• [Task]
There are pictures in the records below; leave them out and set down exactly the lines from the one holding "procedimentos em uma ou mais especialidades." through the one holding "Nuestro Padre Celestial toma muy en".

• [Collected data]
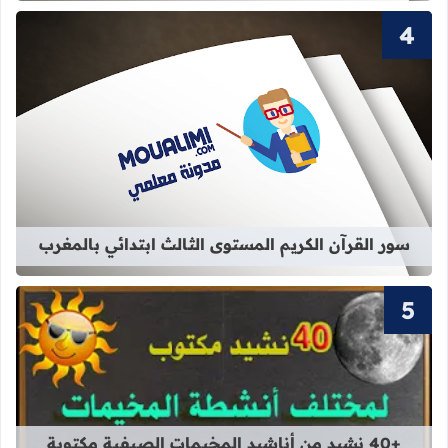
قراءة المزيد عن سور القرآن الكريم ال
سور القرآن الكريم المستوى الثالث ابتدائي بالمغرب
قراءة المزيد عن +40 نشيد من أناشيد المخيمات الصيفية مكتوبة بالفصحى
+40 نشيد من أناشيد المخيمات الصيفية مكتوبة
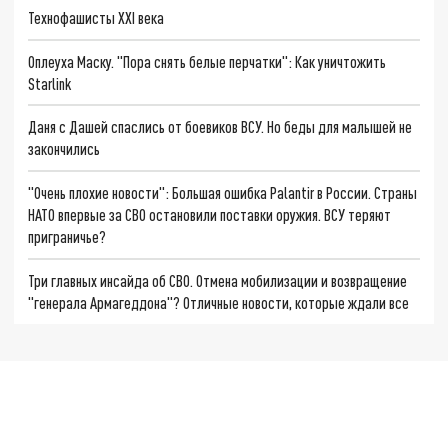
Технофашисты XXI века
Оплеуха Маску. "Пора снять белые перчатки": Как уничтожить
Starlink
Даня с Дашей спаслись от боевиков ВСУ. Но беды для малышей не
закончились
"Очень плохие новости": Большая ошибка Palantir в России. Страны
НАТО впервые за СВО остановили поставки оружия. ВСУ теряют
приграничье?
Три главных инсайда об СВО. Отмена мобилизации и возвращение
"генерала Армагеддона"? Отличные новости, которые ждали все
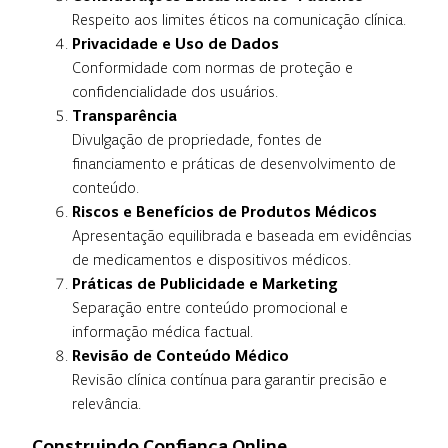
Respeito aos limites éticos na comunicação clínica.
Privacidade e Uso de Dados
Conformidade com normas de proteção e
confidencialidade dos usuários.
Transparência
Divulgação de propriedade, fontes de
financiamento e práticas de desenvolvimento de
conteúdo.
Riscos e Benefícios de Produtos Médicos
Apresentação equilibrada e baseada em evidências
de medicamentos e dispositivos médicos.
Práticas de Publicidade e Marketing
Separação entre conteúdo promocional e
informação médica factual.
Revisão de Conteúdo Médico
Revisão clínica contínua para garantir precisão e
relevância.
Construindo Confiança Online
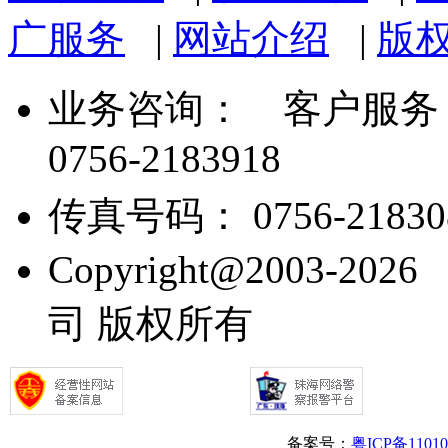
广服务
|
网站介绍
|
版
业务咨询：
客户服务： 07
0756-2183918
传真号码： 0756-21830
Copyright@2003
司 版权所有
备案号：
粤ICP备1101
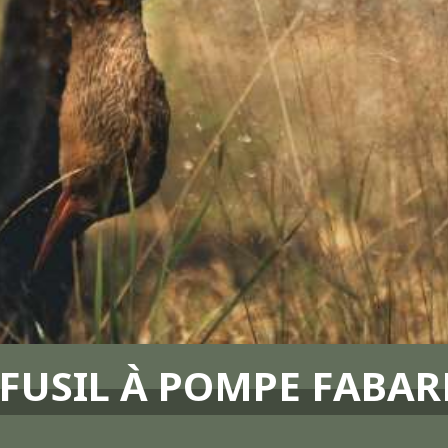
FUSIL À POMPE FABAR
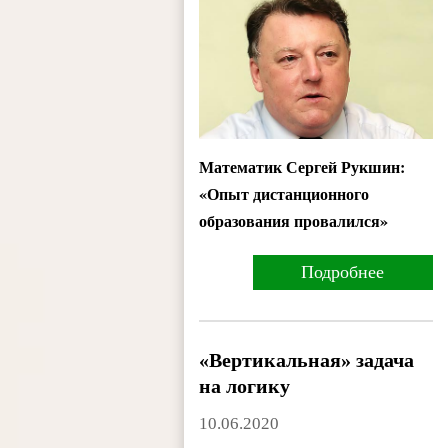
Математик Сергей Рукшин:
«Опыт дистанционного
образования провалился»
Подробнее
«Вертикальная» задача
на логику
10.06.2020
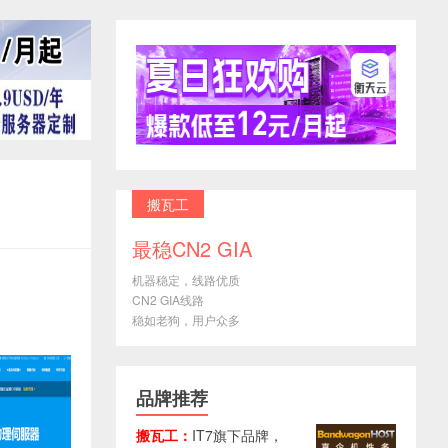
搬瓦工
最稳CN2 GIA
机器稳定，线路优质
CN2 GIA线路
稳如老狗，用户众多
品牌推荐
搬瓦工：
IT7旗下品牌，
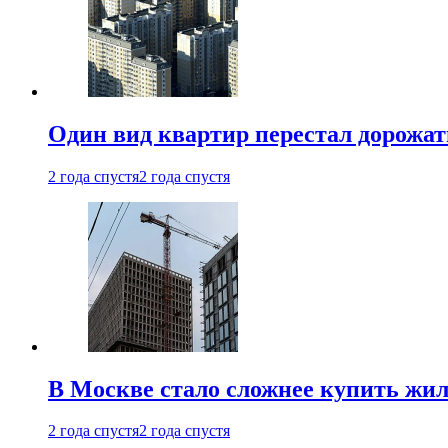
Один вид квартир перестал дорожать
2 года спустя
2 года спустя
В Москве стало сложнее купить жил
2 года спустя
2 года спустя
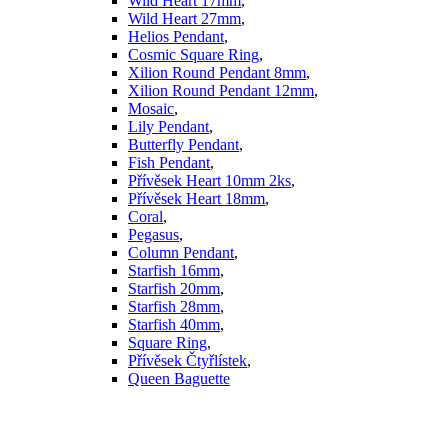
Wild Heart 17mm
,
Wild Heart 27mm
,
Helios Pendant
,
Cosmic Square Ring
,
Xilion Round Pendant 8mm
,
Xilion Round Pendant 12mm
,
Mosaic
,
Lily Pendant
,
Butterfly Pendant
,
Fish Pendant
,
Přívěsek Heart 10mm 2ks
,
Přívěsek Heart 18mm
,
Coral
,
Pegasus
,
Column Pendant
,
Starfish 16mm
,
Starfish 20mm
,
Starfish 28mm
,
Starfish 40mm
,
Square Ring
,
Přívěsek Čtyřlístek
,
Queen Baguette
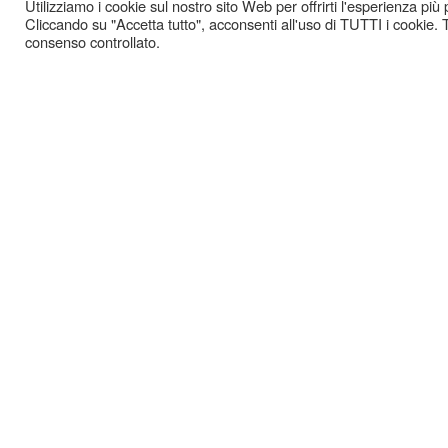
Utilizziamo i cookie sul nostro sito Web per offrirti l'esperienza più
Cliccando su "Accetta tutto", acconsenti all'uso di TUTTI i cookie. T
consenso controllato.
GAZ
-
COOKIE POLICY
PRIVACY POLICY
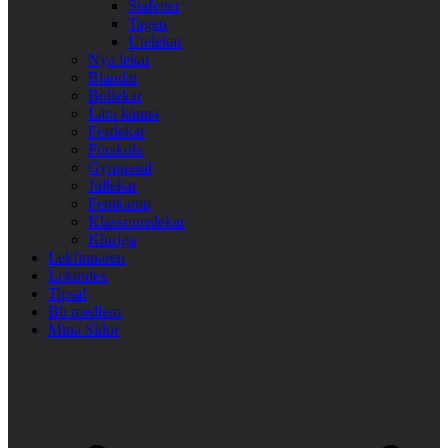
Stafetter
Tagen
Utelekar
Nya lekar
Blandat
Bollekar
Lära känna
Festlekar
Förskola
Gympasal
Jullekar
Femkamp
Klassrumslekar
Kluriga
Lekfinnaren
Lekindex
Tipsa!
Bli medlem
Mina Sidor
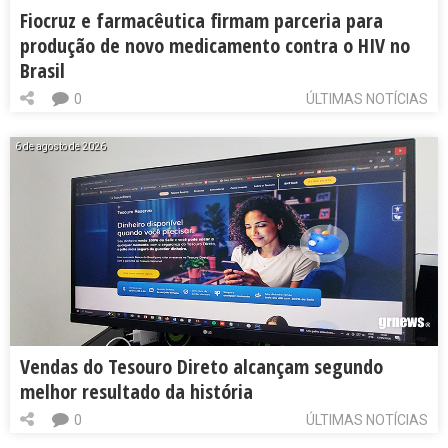
Fiocruz e farmacêutica firmam parceria para
produção de novo medicamento contra o HIV no
Brasil
0
ÚLTIMAS NOTÍCIAS
6 de agosto de 2026
Vendas do Tesouro Direto alcançam segundo
melhor resultado da história
0
ÚLTIMAS NOTÍCIAS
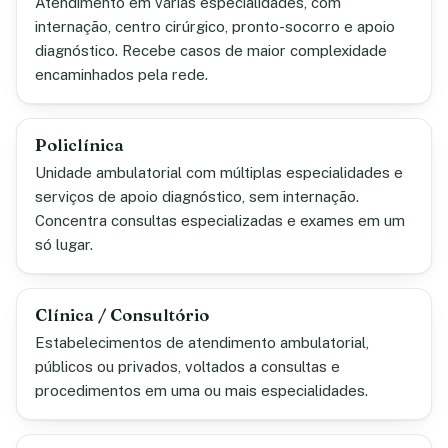
Atendimento em várias especialidades, com
internação, centro cirúrgico, pronto-socorro e apoio
diagnóstico. Recebe casos de maior complexidade
encaminhados pela rede.
Policlínica
Unidade ambulatorial com múltiplas especialidades e
serviços de apoio diagnóstico, sem internação.
Concentra consultas especializadas e exames em um
só lugar.
Clínica / Consultório
Estabelecimentos de atendimento ambulatorial,
públicos ou privados, voltados a consultas e
procedimentos em uma ou mais especialidades.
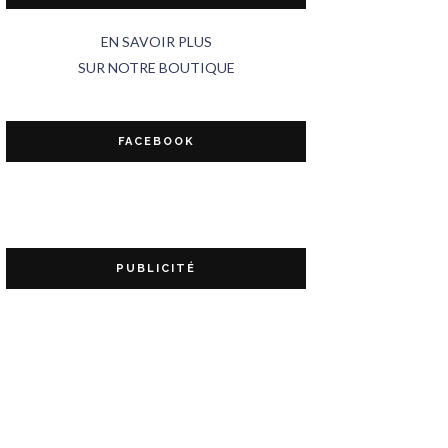
EN SAVOIR PLUS
SUR NOTRE BOUTIQUE
FACEBOOK
PUBLICITÉ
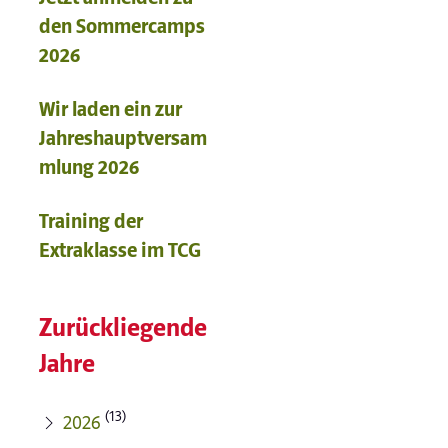
den Sommercamps
2026
Wir laden ein zur
Jahreshauptversam
mlung 2026
Training der
Extraklasse im TCG
Zurückliegende
Jahre
(13)
2026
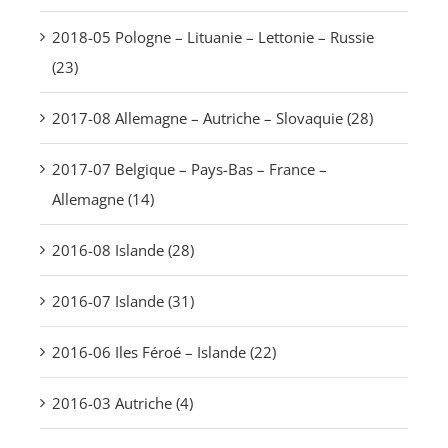
2018-05 Pologne – Lituanie – Lettonie – Russie
(23)
2017-08 Allemagne – Autriche – Slovaquie (28)
2017-07 Belgique – Pays-Bas – France –
Allemagne (14)
2016-08 Islande (28)
2016-07 Islande (31)
2016-06 Iles Féroé – Islande (22)
2016-03 Autriche (4)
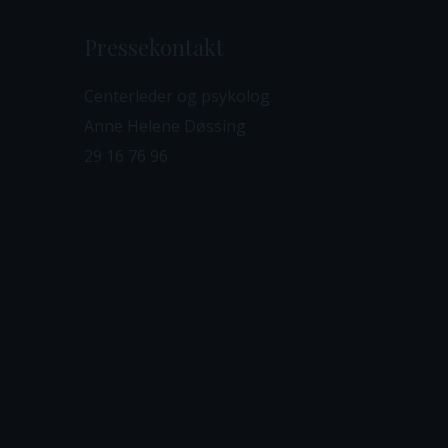
Pressekontakt
Centerleder og psykolog
Anne Helene Døssing
29 16 76 96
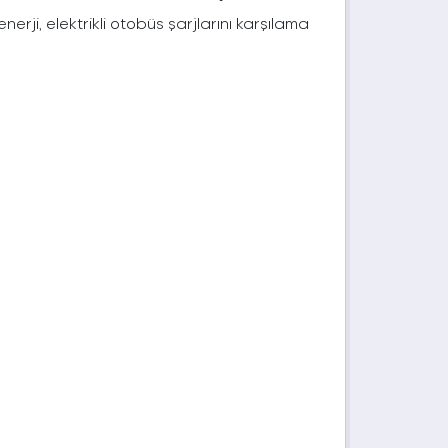
rji, elektrikli otobüs şarjlarını karşılama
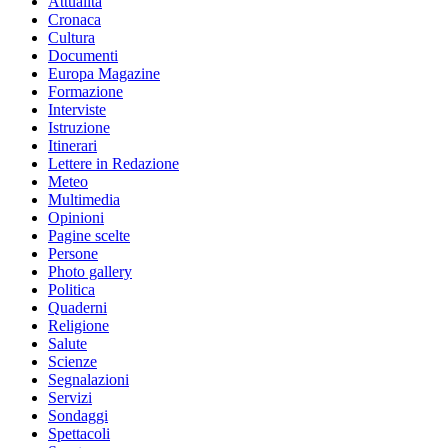
Attualità
Cronaca
Cultura
Documenti
Europa Magazine
Formazione
Interviste
Istruzione
Itinerari
Lettere in Redazione
Meteo
Multimedia
Opinioni
Pagine scelte
Persone
Photo gallery
Politica
Quaderni
Religione
Salute
Scienze
Segnalazioni
Servizi
Sondaggi
Spettacoli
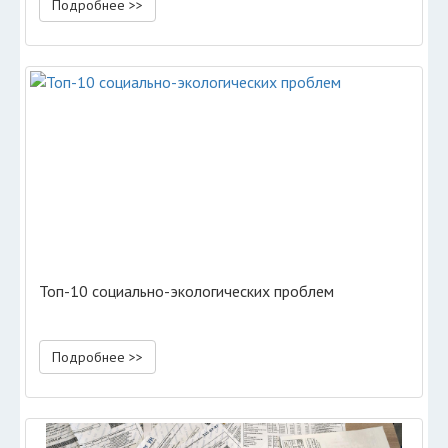
Подробнее >>
Топ-10 социально-экологических проблем
Подробнее >>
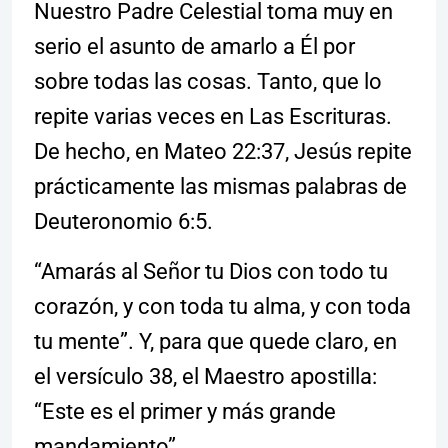
Nuestro Padre Celestial toma muy en
serio el asunto de amarlo a Él por
sobre todas las cosas. Tanto, que lo
repite varias veces en Las Escrituras.
De hecho, en Mateo 22:37, Jesús repite
prácticamente las mismas palabras de
Deuteronomio 6:5.
“Amarás al Señor tu Dios con todo tu
corazón, y con toda tu alma, y con toda
tu mente”. Y, para que quede claro, en
el versículo 38, el Maestro apostilla:
“Este es el primer y más grande
mandamiento”.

• [Result of the task]
procedimentos em uma ou mais especialidades.
EN SAVOIR PLUS
SUR NOTRE BOUTIQUE
FACEBOOK
PUBLICITÉ
den Sommercamps
2026
Wir laden ein zur
Jahreshauptversam
mlung 2026
Training der
Extraklasse im TCG
Zurückliegende
Jahre
(13)
2026
2018-05 Pologne – Lituanie – Lettonie – Russie
(23)
2017-08 Allemagne – Autriche – Slovaquie (28)
2017-07 Belgique – Pays-Bas – France –
Allemagne (14)
2016-08 Islande (28)
2016-07 Islande (31)
2016-06 Iles Féroé – Islande (22)
2016-03 Autriche (4)
Pressekontakt
Centerleder og psykolog
Anne Helene Døssing
29 16 76 96
rji, elektrikli otobüs şarjlarını karşılama
Attualità
Cronaca
Cultura
Documenti
Europa Magazine
Formazione
Interviste
Istruzione
Itinerari
Lettere in Redazione
Meteo
Multimedia
Opinioni
Pagine scelte
Persone
Photo gallery
Politica
Quaderni
Religione
Salute
Scienze
Segnalazioni
Servizi
Sondaggi
Spettacoli
Подробнее >>
Топ-10 социально-экологических проблем
Подробнее >>
Nuestro Padre Celestial toma muy en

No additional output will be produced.